Des coups timides ont fait vibrer la porte de ma chambre. J'ai crié d'entrer, je pensais que maman venait me chercher pour me dire de passer à table. Je ne l'avais pas entendue rentrer, mais au vu de l'heure, c'était logique. Plutôt, j'ai aperçu la petite tête de Teresa. Elle était encore habillée de son manteau et de ses chaussures. Ses cheveux électriques témoignaient du bonnet qu'elle venait juste d'enlever. Le froid entre nous ne s'était pas dissipée. Aucune de nous deux n'était prête à avouer ses torts. La querelle risquait de durer ; vous n'aviez pas idée d'à quel point j'étais rancunière.

─ Coucou...

─ Tu veux quoi ?

Elle a pris ma réponse pour une invitation à rentrer. Teresa s'est avancée gaucherie, les mains derrière le dos, les cuisses serrées. Elle faisait des pas minuscules, j'ai levé un sourcil.

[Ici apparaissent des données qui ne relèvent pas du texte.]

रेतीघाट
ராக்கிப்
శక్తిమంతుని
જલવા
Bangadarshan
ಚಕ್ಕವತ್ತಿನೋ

─ Qu'est-ce qu'il se passe ? T'as mal mis ton tampon ?

Elle a ignoré ma pique. En silence, elle a dévoilé la cause de sa gêne en sortant de son dos un plateau de skateboard. Elle m'a montré le mauvais côté, nu, sans le grip, avant de le retourner. La planche était blanche, des lignes noires s'entremêlaient de par et d'autres et se rejoignaient dans le centre pour former un visage féminin. Ma mâchoire s'est décrochée. Teresa me l'a tendue, je n'en revenais pas.

─ Pour moi ?

Elle a acquiescé.

─ Pardon, s'est-elle excusée.

J'ai pris le plateau et l'ai tenu à bout de bras pour l'admirer. Mon skate. Mon skate à moi.

─ Les roulettes et le truc à coller dessus sont sur la table de la cuisine, m'a-t-elle informée.

J'ai sauté de mon lit dans la seconde, et je l'ai serrée dans mes bras. Son cadeau signifiait beaucoup.

─ T'es ma petite sœur préférée, ai-je chuchoté.

─ Je suis la seule, a-t-elle rétorquée, perplexe.

─ Chut...

Après ça, j'ai couru dans le séjour, glissant sur mes chaussettes à la fin du couloir. Le monde n'était pas si pourri que ça, finalement.